Having just spent millions installing these devices in schools, the Victorian Government is digging its heels in. My feeling, based on its actions so far, is that it would rather go into damage control than consider the health risks to our kids. It assures the school it forwarded our concerns to its risk assessment firm, but it hasn’t answered my request for a timeframe for a response. Given its handling of this issue so far, I can only suspect the risk assessment firm has been briefed to assess the likelihood of damage not to our children, but to the Department.
With our school council meeting another week away, parents are talking about how to play it from here. Each day of bureaucratic inaction I send my little one my special boy to learn under the silent, invisible signals from the device we know nothing about. With that big question-mark hovering over his head every day, I feel a little sick, and I’m starting to live with a clenched uneasiness about the months he spent exposed at school and home, 24/7. It’s distressing for parents. As skeptical as we are of all the studies, as much as we like to think the danger is unlikely (less risk than the microwave in the school kitchen, say some reports), we aren’t willing to have Government departments drag their feet. Not for a day longer.

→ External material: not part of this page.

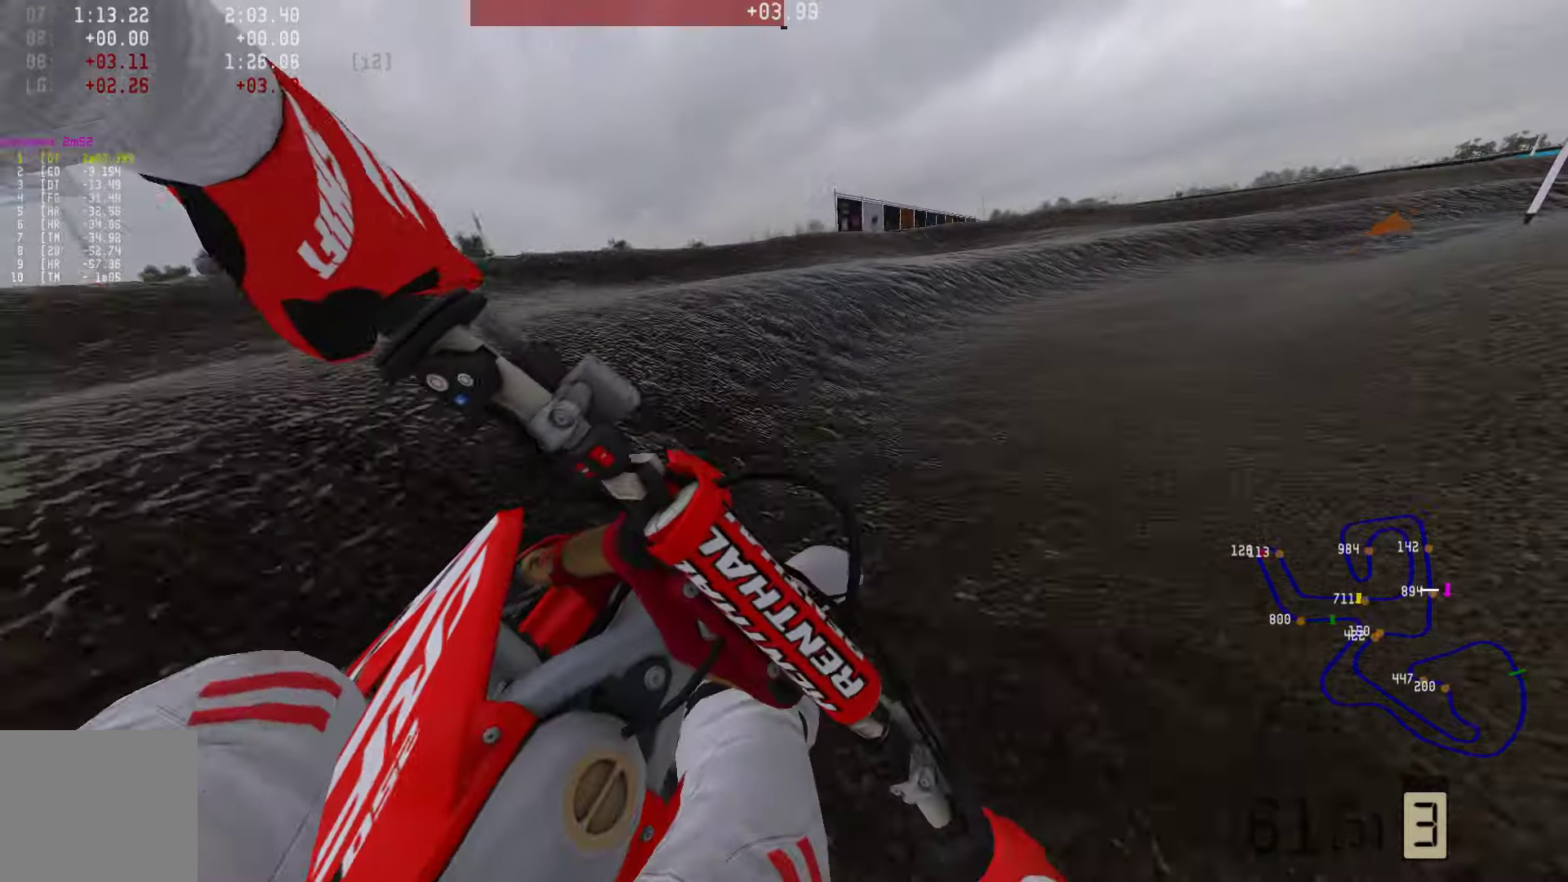
{"buttons": ["R2"], "left_stick": "right", "right_stick": "center", "events": [[274, "R1", "down"], [421, "R1", "up"]]}
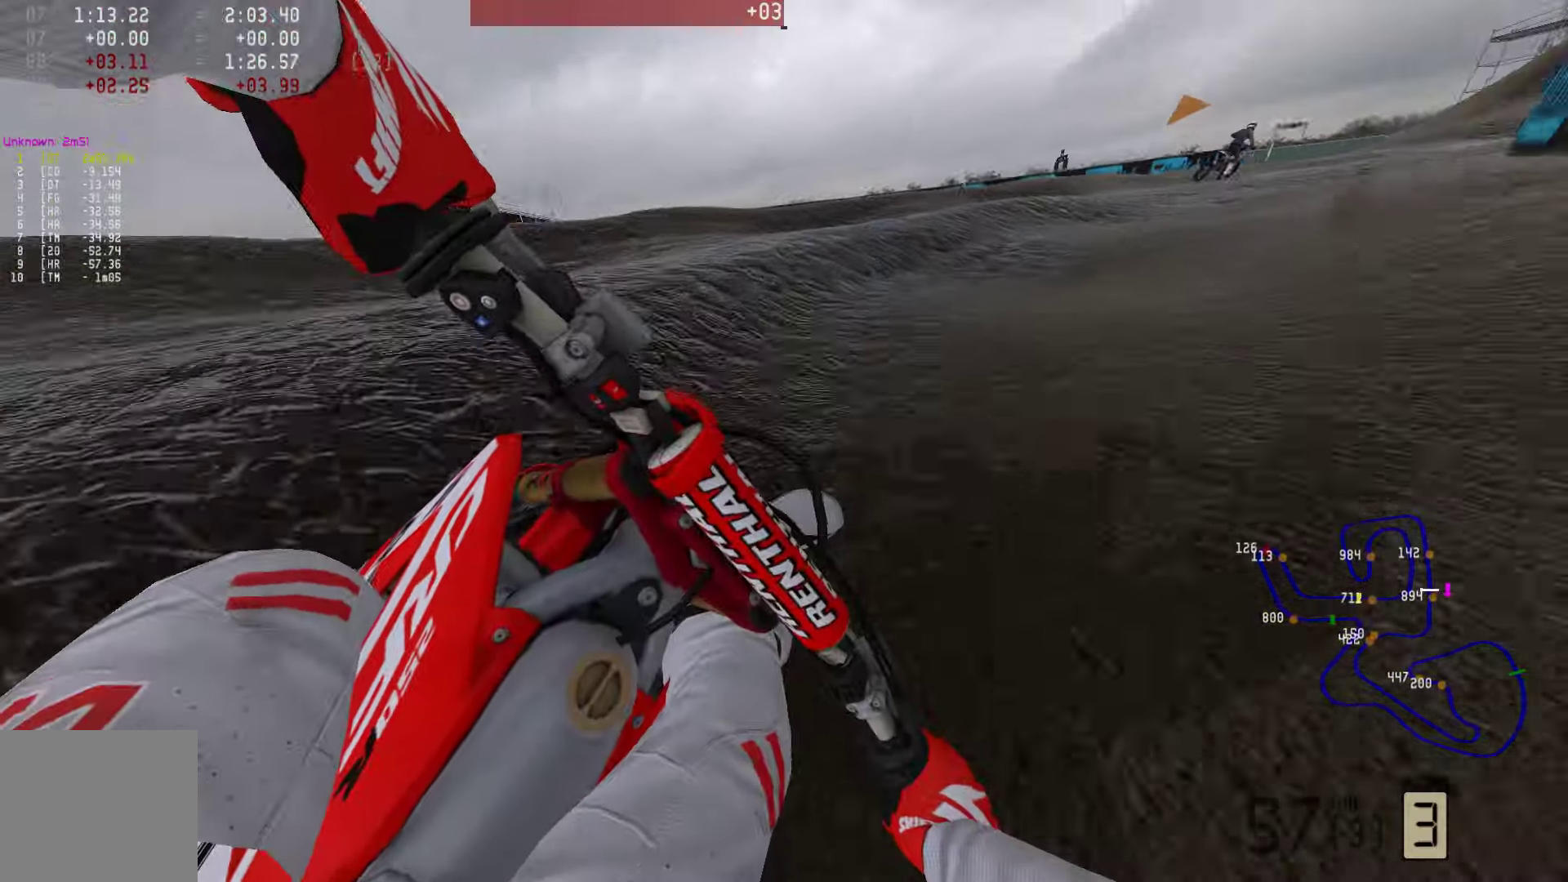
{"buttons": ["R2"], "left_stick": "right", "right_stick": "center", "events": [[127, "R1", "down"], [274, "R1", "up"]]}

Last night, when I watched my beautiful boy sleep, I wondered what scientists’ warnings about ‘damaged chromosomes’ from EMRs might mean. Really mean. At a visceral level, in the architecture of his DNA. Would the gene sequences become wrongly organised, would they throw a spanner in the molecular machinery that copies and repairs his (most exquisite) DNA? Would this damage amass to one day produce wrongly-folded proteins that misinstruct his cells to become cancerous?
Science scares can play out as hysterically in the media as this does in my late-night imaginings. Public trust in science is said to be in crisis. As the 50-50 split in this case confirms, for all science’s secular posturing, in practice it isn’t always as ideology-free as so me journalists seem to think. (ABC science journalist Anna Sellah wrote a brilliant PhD thesis about this.)
And as much as science reporting can fear-monger needlessly, it can also be hopelessly conservative, intimidated by ‘authoritative’ statements like the Department’s, and reticent to report risks or radical research results. Julian Cribb has documented how fearless and rigorous reporting of science is discouraged. We’re all worse off. It makes parents cynical.
Angry parents + safety risks + little children + bureaucratic incompetence = news. That’s the power BEPS parents wield, but most of us are not yet prepared to play the hysteria card.
From all walks of life, all stripes of politics, we’re not a hysterical mob. We’re united by the unyielding force of love for the little people who’ve played and learned under that device all year. The most powerful of forces. It moves all sorts even the conservative to mobilise.
If the Department continues its inaction and more days tick past, I’m certain this will make radicals of moderates. We will do whatever it takes to get the thing switched off until rigorous independent assessment of the evidence is forthcoming. Whatever it takes to stop bureaucrats feeding us spin and playing roulette with our children’s health. As any parent would. ‘Extreme?’ said a rural mother who rang me after hearing our plight on ABC’s Jon Faine show. ‘They ain’t seen nothing yet.’